Task instructions:
Count the lines in the rows below that contain the word "soldiers", and give only that number.

*** Given data ***

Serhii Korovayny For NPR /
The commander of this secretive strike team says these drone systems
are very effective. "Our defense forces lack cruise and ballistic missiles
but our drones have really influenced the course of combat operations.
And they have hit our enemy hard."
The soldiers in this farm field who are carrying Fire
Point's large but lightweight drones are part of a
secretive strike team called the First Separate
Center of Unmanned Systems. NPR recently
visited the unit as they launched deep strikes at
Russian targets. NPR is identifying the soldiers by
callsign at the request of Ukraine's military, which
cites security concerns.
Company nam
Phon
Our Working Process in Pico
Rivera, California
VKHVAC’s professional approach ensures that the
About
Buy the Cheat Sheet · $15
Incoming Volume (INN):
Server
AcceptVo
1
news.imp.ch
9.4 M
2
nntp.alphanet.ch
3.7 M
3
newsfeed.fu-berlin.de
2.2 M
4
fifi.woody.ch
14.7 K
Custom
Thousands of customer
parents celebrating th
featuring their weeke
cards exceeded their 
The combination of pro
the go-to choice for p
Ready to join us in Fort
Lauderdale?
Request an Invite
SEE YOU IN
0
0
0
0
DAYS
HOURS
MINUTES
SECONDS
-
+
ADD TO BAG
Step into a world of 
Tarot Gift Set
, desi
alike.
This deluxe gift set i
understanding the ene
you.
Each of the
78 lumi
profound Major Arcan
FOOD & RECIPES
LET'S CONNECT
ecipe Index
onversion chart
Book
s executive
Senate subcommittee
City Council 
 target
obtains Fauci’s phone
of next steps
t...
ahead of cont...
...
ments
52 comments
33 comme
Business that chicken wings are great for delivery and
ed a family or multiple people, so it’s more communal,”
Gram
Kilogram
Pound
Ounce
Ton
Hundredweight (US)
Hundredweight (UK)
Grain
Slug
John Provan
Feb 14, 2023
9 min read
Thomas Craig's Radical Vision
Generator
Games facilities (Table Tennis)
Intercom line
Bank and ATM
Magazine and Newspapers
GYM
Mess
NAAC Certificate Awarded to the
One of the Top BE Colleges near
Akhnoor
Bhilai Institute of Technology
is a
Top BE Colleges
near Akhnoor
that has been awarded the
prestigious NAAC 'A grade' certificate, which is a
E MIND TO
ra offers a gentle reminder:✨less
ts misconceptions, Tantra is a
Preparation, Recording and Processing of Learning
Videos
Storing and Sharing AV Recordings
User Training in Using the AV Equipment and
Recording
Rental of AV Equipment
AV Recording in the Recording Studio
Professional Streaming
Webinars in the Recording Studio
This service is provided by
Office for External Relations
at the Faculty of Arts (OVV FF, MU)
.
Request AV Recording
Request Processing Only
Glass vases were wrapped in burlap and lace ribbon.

***

The answer:
2